When you multiply two arbitrary numbers of *n* digits of precision, the result has *2n* digits of precision. 9 x 9 = 81, 99 x 99 = 9801, .9 x .9 = .81. But floating point processors do not give results in a higher precision—the result is truncated to fit in the same number of bits as the operands (essentially, .1111 x .9999 = .1110 instead of the precise .11108889, for an example of 4-digit decimal math). This means an algorithm using single precision floats may have significantly more error than the same algorithm done in a fixed point DSP like the 56K family, which allows accumulation of double-precision results. You need to consider the effects of this error on your algorithm. Or, just stick with double precision computation, which has so much precision that you can usually ignore this truncation error for audio (but watch out for things like raising values to high powers—you can’t freely code arbitrarily high-order IIR filters even with doubles, which is why we usually factor higher orders into a cascade of biquads).

### Errors in addition

If you’ve worked with fixed-point math, you’re used to the idea that you discard precision from multiplying when storing back to the original sample size, but addition is basically perfect (as long as you don’t overflow, by either guarding against it, or using an accumulator with headroom). With floating point, you have the same fundamental issues as with multiplication (but with no choice), and a whole new problem with addition. I think this is something many don’t consider, so this section might be my most important point.

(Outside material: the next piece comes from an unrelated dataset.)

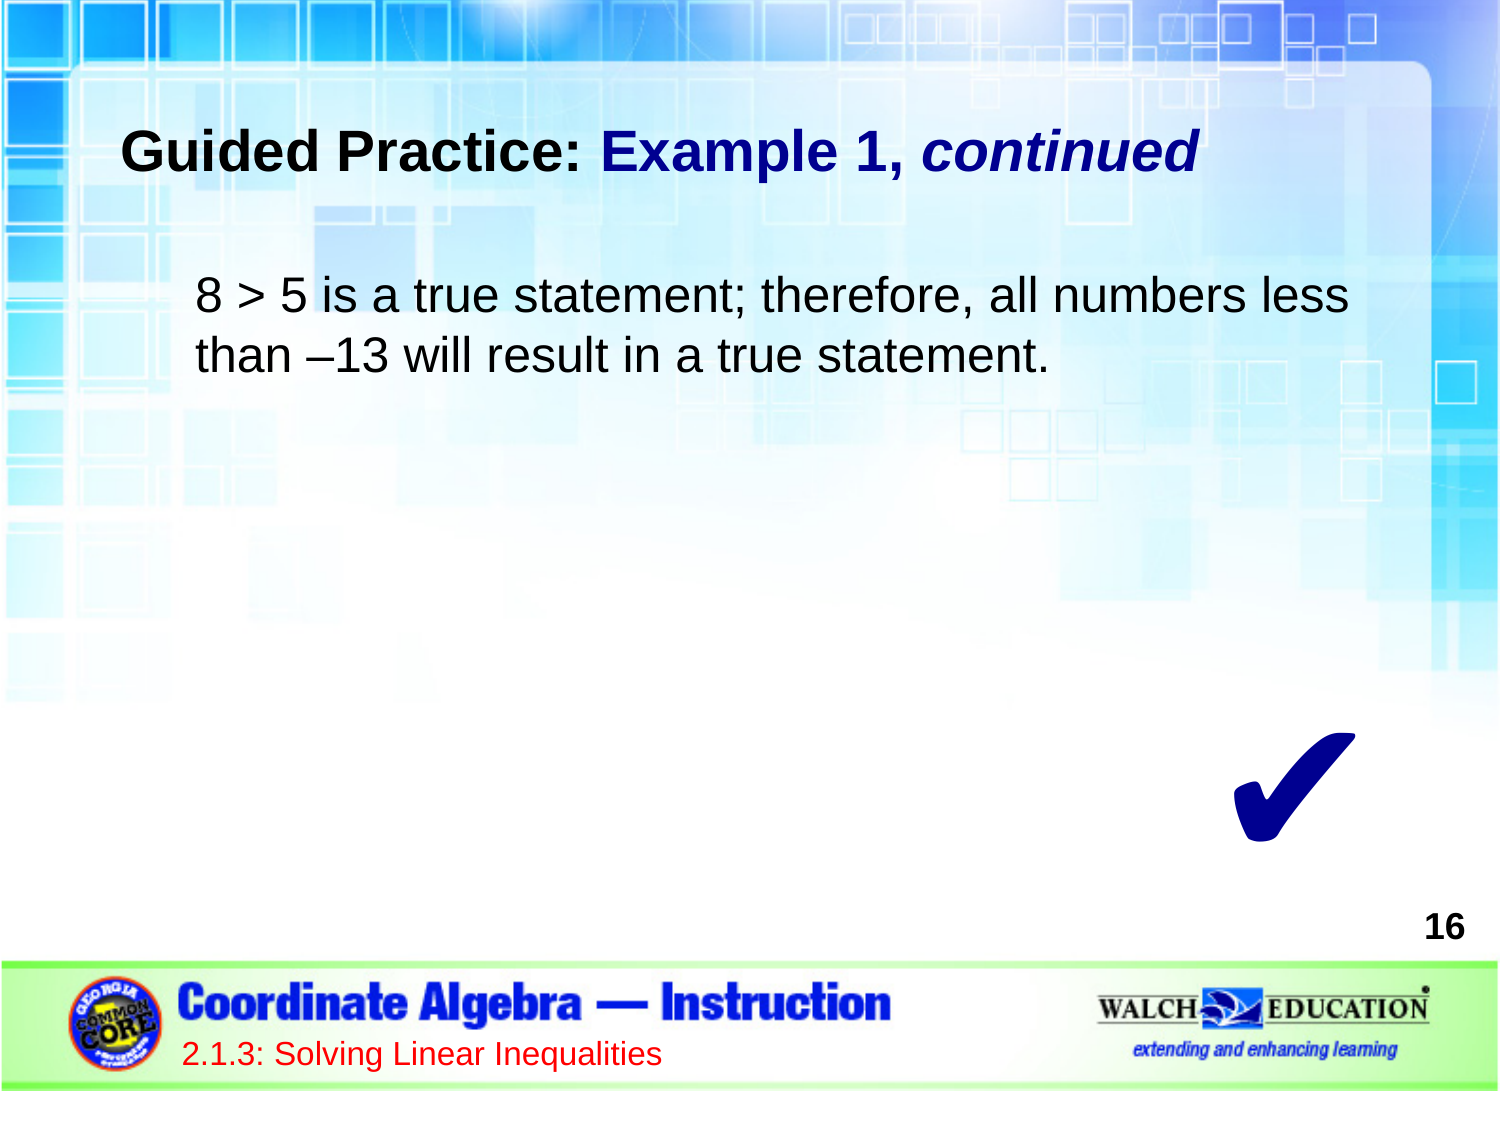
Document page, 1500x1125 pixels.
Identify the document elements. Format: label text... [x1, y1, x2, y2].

*Floating point doesn’t do well when adding two values of vastly different sizes.*

If our magic ruler is stretched to measure the distance from here to the sun, each tick is bout 5 km, so adding a measurement of a bug’s wing to it will do nothing—it’s too small of a distance to make it to the next tick, the next highest possible number. (With zero placed at the midpoint of the span, the effective mantissa range of a 32-bit float is 2^{25}, or 33554432. The scale is our distance to the sun, 150 million km—150000000 km / 33554432 is about 5 km per “tick”. For doubles, it’s half the width of the finest human hair!)

This can be a huge problem in iterative math. Consider that a 32-bit unsigned integer has a maximum value of 4,294,967,295. As long as you don’t exceed that amount, you can count through every value from 0 to that maximum by adding one for each count. A 32-bit float has a maximum value of 3.402823 × 10^{38}, but can count through a maximum of 16,777,216 steps incrementally, no matter the size. After that, the increment is too small compared with the size of the running total, and has no effect.

For instance, a big mistake would be to use a 32-bit float as a timer, incrementing every sample period, to use in an automation ramp calculation. Even if the time increment is a very small number, the timer will stop incrementing after six minutes because the increment’s mantissa can no longer be aligned with that of the running total. 6.3 minutes * 60 seconds/minute * 44100 samples/second is about 2^{24} (16777216) samples—we’re assuming only positive values here. The good news is that when using doubles, it would take a few thousand years to hit that point.

Try this:

// Incrementing integer and float
#include <iostream>
#include <cstdint>
using namespace std;
int main() {
const long objectives[] = { 100, 10000, 1000000, 100000000, 1000000000 };
for(const long objective : objectives) {
float counterFp = 0;
uint32_t counterInt = 0;
for (long idx = 0; idx < objective; idx ++) {
counterInt += 1;
counterFp += 1;
}
cout.precision(20);
cout << counterInt << ", " << counterFp << endl;
}
}

100, 100
10000, 10000
1000000, 1000000
100000000, 16777216
1000000000, 16777216

Note that fixed point math is not without this problem, but for fixed point it’s obvious that small numbers use fewer significants after the leading zeros, and obvious when they are too small to fit in the fixed point representation. With floating point, you can be easily fooled into thinking you have more precision in a value than you can use for an addition operation, because the usable precision is dependent on the value you’re adding it to.